La
rueda.
El folio en
blanco me está mirando con fijeza, como interrogándome acerca del tema o
cuestión que proyecto reflejar en su blanca faz. Yo también le miro intentando
que no adivine el hecho consumado de que no tengo ni idea del tema a tratar, y
que instintivamente me he puesto a escribir buscando algo de compañía, si
compañía, como suena, el papel a rellenar me parece un silencioso receptor de
mis ocurrencias más o menos cabales y los aguanta sin rechistar, cosa que es de
agradecer al fin y al cabo.
Como quiera
que no quiero, ni debo, defraudarle he traído a mi memoria un curioso detalle
de mi niñez y que recuerdo de hace poco, es decir de los años cuarenta y
tantos.
Con cierta
frecuencia, mi padre solía sacarnos de Madrid a mi madre y a mí para realizar
algún viaje a provincias, con motivo de su trabajo.
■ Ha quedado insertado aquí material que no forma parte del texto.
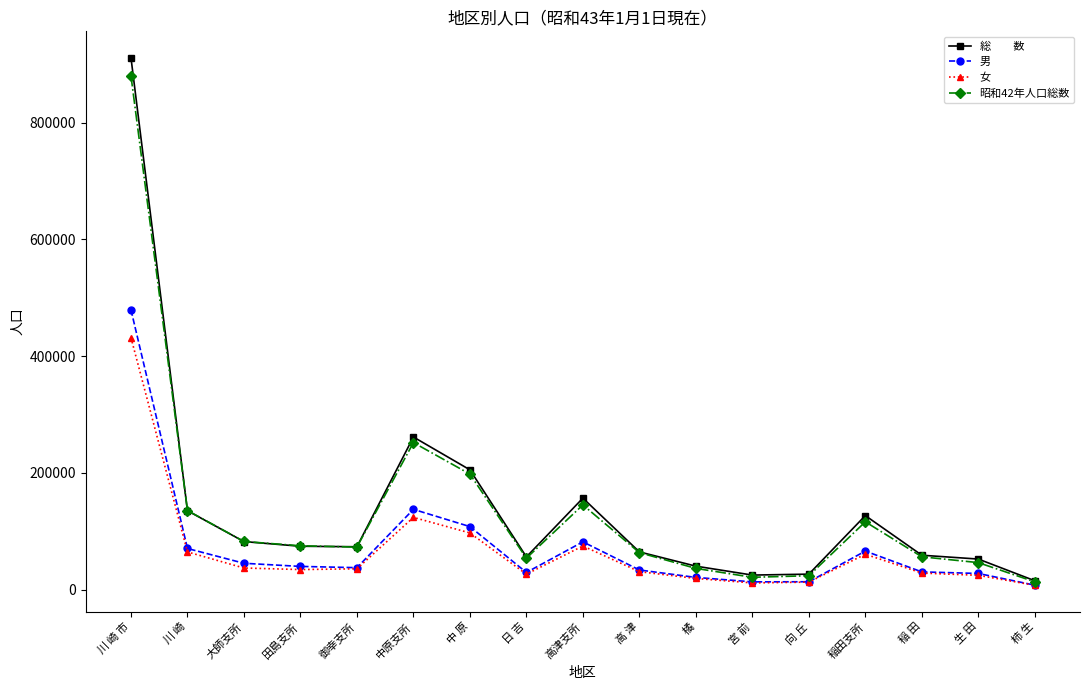

Which category has the highest value across all series?

川 崎 市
Como era natural, los
desplazamientos los realizábamos en tren, en aquellos trenes de máquina de
carbón en los que a fuerza de asomarse a la ventanilla terminábamos cambiando
de raza... Viajábamos casi siempre de noche, sería por motivos crematísticos
digo yo, y como apenas dormía me asomaba a la ventanilla en todas las
estaciones. Observé que alguien que circulaba por los andenes se dedicaba a
golpear las ruedas del tren con un martillo.
A mi aquello
me tenía mosca, por lo que un día pregunté por el motivo de aquellos
martillazos. Alguien, sin duda abusando de mi ingenuidad, me informó de que por
error se había montado en los talleres una rueda de madera en un tren y que
trataban de localizarla.
Durante muchos
años se repetía tal operación, pero en mis recientes viajes observé que ya no
se realizaba.
Me
encantaría volver a tener la edad apropiada para preguntar a cualquier
ferroviario si encontraron por fin la dichosa ruedita.